Quoted by Babale, not said by Babale.

Why on earth, given all the evidence of history, does anyone think that “full chaos” will work out well for them, or for society in general?

And I’ve been hearing forms of this argument since the days of Steal This Book. I expect it was around before then.

If you think all the stores are ripping you off, and you have no way to raise or forage all your food, that argument doesn’t work; you’ll have to shop somewhere, or starve.

And the people quoted in the article are saying it’s all stores; it’s systemic.

They’re right that a lot of the problems in our food distribution system are systemic. They’re wrong that shoplifting will fix any of them. They’re massively wrong that bringing on “full chaos” would fix any of them.

Among the many other problems with this approach, the rich authors of the article, who won’t need to shoplift and face prison time, are the ones egging the poor folks to take on the risk of being arrested and facing prison time.

I don’t think that this is an effective mechanism for systemic change or systemic destruction. Folks who honestly imagine that this is somehow going to snowball in such a way that the wealthy are going to loose and the poor will win are being willfully ignorant about how protest works, about organization, and how businesses run.

I also suspect that most folks participating in this form of “protest” don’t actually believe they are causing social change- I think they feel that the social contract has been torn to tatters, and so why not just say “fuck it” and loot where you can and where it feels good. Wealth and power goes to those who take it with little regard for honesty, ethics, community, or sustainability. Our systems expect, reward, and even encourage behaviors much more destructive than shoplifting.

Not to excuse it, but I understand it. Shit is falling apart. People are going to stop following rules if they feel like those rules are pointless, or are only in place to serve the few.

edit to add…

And of course these folks, as @Velocity says, are just doing something that feels safe and low/no-stakes, while encouraging it as some kind of lifestyle choice for those who don’t have the same safety nets.
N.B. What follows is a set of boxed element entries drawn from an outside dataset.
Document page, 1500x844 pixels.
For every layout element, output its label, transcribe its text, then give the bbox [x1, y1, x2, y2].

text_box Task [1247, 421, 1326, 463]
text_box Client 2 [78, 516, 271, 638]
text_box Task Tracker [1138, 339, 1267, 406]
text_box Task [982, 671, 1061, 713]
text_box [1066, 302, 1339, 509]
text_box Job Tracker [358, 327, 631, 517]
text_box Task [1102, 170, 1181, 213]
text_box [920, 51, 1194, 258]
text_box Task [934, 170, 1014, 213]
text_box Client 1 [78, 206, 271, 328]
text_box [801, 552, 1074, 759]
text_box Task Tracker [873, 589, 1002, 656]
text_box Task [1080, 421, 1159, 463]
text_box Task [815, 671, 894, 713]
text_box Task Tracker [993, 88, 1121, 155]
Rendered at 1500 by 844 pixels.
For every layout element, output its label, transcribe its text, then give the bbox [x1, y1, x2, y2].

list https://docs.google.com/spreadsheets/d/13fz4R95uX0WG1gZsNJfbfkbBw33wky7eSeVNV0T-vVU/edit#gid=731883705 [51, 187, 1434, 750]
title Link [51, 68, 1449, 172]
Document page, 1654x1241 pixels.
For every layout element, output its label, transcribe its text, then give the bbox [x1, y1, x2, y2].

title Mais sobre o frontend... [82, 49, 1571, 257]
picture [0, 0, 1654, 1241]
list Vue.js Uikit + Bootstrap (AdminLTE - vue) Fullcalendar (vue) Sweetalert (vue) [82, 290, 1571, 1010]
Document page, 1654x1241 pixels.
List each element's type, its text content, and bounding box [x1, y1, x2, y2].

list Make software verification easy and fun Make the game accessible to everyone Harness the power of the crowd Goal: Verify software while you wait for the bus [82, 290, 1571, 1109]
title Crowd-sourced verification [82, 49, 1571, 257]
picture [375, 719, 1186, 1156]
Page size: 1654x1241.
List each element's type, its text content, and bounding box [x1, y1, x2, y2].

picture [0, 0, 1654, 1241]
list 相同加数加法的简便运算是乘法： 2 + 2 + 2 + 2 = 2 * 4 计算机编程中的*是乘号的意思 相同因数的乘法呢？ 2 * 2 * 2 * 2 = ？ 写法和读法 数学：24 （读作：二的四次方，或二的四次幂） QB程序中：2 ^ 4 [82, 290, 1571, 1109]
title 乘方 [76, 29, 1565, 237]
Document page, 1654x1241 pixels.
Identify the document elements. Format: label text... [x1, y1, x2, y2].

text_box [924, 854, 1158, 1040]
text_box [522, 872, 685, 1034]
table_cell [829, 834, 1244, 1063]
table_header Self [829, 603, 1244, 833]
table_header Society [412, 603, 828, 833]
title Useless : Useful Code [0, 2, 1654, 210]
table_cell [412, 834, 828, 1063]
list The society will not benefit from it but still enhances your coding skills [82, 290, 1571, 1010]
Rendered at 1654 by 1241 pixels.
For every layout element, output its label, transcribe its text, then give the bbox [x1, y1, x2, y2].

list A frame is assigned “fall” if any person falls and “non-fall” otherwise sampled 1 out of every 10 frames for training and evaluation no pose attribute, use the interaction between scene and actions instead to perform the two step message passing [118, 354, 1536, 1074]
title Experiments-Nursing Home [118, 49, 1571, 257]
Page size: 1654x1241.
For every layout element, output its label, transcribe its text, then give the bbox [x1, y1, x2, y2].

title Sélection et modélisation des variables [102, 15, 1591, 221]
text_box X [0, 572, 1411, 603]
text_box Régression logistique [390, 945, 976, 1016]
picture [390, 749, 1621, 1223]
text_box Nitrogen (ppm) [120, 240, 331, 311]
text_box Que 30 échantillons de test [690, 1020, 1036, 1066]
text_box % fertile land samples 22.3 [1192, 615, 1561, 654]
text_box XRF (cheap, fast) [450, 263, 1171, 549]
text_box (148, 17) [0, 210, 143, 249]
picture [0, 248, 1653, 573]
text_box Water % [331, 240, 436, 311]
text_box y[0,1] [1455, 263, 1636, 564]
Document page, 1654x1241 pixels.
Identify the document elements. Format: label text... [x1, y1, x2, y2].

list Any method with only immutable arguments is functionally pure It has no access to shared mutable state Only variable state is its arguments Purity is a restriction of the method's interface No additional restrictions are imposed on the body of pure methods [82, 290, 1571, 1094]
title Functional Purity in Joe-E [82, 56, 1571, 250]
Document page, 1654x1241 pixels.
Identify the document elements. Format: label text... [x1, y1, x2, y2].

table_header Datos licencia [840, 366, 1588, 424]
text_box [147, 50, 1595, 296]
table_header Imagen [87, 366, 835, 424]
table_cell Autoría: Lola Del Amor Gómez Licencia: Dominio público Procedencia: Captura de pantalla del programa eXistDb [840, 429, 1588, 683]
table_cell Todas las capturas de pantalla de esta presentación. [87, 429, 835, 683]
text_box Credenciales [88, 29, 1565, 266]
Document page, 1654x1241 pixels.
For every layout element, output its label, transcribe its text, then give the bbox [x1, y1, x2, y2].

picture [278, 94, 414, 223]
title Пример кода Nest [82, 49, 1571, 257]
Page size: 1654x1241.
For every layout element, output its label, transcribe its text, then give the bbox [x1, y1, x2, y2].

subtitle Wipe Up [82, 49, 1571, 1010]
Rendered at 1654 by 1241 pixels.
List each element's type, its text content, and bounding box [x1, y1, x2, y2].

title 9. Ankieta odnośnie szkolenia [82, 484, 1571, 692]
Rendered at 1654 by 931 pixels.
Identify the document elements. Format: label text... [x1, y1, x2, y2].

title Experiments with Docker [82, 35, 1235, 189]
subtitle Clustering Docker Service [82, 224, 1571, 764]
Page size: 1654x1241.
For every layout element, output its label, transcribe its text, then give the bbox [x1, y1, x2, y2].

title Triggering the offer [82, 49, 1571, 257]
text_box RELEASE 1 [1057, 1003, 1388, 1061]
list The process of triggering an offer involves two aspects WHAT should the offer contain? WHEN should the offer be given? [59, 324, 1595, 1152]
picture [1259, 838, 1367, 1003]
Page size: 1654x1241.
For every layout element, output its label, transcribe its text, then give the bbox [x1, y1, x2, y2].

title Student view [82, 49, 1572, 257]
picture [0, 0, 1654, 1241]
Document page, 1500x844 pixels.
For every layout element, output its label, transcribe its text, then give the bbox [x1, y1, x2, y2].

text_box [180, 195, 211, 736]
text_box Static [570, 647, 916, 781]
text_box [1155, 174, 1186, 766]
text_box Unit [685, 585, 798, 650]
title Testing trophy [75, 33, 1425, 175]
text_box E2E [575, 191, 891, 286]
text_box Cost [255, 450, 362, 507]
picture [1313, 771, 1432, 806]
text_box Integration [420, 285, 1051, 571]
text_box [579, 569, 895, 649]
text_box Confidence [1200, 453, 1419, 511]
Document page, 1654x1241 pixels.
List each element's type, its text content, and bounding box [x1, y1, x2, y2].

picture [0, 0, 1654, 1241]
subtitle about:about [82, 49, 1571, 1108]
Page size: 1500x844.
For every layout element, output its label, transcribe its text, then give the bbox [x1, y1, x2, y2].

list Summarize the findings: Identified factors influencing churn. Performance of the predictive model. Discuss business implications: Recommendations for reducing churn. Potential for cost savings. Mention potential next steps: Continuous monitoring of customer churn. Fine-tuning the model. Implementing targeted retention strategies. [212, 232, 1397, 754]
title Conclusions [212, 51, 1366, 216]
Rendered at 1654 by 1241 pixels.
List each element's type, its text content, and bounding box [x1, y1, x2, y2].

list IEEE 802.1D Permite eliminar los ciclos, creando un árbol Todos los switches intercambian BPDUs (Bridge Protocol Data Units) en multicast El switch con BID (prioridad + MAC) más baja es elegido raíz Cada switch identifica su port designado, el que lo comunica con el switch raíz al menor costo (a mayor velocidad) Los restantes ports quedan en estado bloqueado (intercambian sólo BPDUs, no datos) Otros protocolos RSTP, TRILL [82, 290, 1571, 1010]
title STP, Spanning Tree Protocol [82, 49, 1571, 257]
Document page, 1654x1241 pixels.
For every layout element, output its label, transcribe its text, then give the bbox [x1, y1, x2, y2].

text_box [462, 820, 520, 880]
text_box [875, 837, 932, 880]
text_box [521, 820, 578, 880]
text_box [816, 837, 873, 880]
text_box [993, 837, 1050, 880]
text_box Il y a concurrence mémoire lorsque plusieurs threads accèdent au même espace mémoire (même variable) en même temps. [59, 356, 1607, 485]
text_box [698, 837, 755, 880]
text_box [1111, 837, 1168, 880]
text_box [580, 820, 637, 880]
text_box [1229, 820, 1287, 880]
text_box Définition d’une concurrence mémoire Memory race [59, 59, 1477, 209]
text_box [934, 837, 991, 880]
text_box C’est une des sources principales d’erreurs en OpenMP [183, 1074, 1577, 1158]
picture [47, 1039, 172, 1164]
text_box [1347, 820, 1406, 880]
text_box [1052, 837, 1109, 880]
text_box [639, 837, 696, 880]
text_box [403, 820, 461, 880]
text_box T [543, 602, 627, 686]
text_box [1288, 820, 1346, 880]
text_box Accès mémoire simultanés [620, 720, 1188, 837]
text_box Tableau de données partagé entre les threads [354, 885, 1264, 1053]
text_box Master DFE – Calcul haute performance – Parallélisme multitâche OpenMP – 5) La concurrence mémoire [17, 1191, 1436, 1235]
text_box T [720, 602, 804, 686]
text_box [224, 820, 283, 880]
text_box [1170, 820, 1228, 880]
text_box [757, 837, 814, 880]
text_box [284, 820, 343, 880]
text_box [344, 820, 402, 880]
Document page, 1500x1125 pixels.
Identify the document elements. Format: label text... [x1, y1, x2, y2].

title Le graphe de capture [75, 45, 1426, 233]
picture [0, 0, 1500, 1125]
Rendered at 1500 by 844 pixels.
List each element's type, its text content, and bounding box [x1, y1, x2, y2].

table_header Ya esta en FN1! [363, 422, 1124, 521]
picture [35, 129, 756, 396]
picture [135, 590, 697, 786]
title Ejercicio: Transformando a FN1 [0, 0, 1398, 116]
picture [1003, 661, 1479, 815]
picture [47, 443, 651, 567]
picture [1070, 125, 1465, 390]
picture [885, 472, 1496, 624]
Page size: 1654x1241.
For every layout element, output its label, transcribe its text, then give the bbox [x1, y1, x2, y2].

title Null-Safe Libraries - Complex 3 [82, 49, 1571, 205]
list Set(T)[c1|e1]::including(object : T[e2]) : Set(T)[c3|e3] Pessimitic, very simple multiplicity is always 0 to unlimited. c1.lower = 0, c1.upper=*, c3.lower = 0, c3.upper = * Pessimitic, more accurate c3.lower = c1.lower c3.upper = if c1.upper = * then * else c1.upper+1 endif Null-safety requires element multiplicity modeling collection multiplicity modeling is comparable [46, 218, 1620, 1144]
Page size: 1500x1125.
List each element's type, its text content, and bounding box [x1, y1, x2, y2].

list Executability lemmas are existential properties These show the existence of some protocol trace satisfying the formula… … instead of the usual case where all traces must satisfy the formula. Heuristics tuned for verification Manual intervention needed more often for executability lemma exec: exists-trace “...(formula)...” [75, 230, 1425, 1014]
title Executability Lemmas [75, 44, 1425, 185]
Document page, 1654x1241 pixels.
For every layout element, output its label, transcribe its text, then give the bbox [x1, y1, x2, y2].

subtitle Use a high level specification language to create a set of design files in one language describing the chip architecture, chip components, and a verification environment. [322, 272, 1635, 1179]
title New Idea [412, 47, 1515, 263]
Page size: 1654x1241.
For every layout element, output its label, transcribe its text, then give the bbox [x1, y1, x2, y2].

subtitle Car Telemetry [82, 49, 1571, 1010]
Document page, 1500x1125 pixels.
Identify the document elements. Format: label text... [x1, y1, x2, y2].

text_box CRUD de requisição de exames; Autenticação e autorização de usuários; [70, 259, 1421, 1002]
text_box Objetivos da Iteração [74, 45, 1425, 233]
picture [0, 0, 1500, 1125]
As a point of fact, the criteria for food deserts are awfully strict and the data can be incomplete. Just looking at my area, there are a couple marked out because developers put apartments in strange places away from any commercial areas. But, right there in the nearest commercial zone, there’s a huge supermarket. The criteria is apparently some combination of walking distance and income, which isn’t actually realistic. In one desert there’s literally nowhere to put a grocery store within walking distance that isn’t already housing, lstge commercial campuses, parkland/floodplain, hospital or a colossal highway interchange.

Or another blind spot is not including ethnic markets/groceries. One of the deserts listed near me has a large Asian grocery right in the middle and it’s well stocked with staples and vegetables at reasonable prices.

I’ve never had the impression that grocery stores themselves were price gouging for some small group of individuals to make big bucks. There are a LOT of things to be paid for in the production and distribution of food before it gets to the grocery shelf. If you steal something that the store already bought from Kraft, then Kraft - the actual big money food conglomerate - doesn’t suffer. The only part of the equation that gets disrupted is the retailer and as everyone else has said, that just causes the retailer to raise prices to cover the loss.

Rising gas prices make food prices go up. Crop & livestock disease make prices go up. Change in climate patterns & weather disasters make prices go up. Loss of immigrant labor makes prices go up. More expensive energy (domestic electric & natural gas & propane) makes prices go up. Rising health care costs for employers make prices go up. None of this is the fault of the grocer. There are a lot of entities making or losing money on the way to the grocery shelves.

Even if the grocer is shitty like Wal Mart and instead of taking the hit on those poor conditions themselves, they tell their downstream to eat the costs or lose their business, I don’t see how stealing from Wal Mart makes any sort of statement.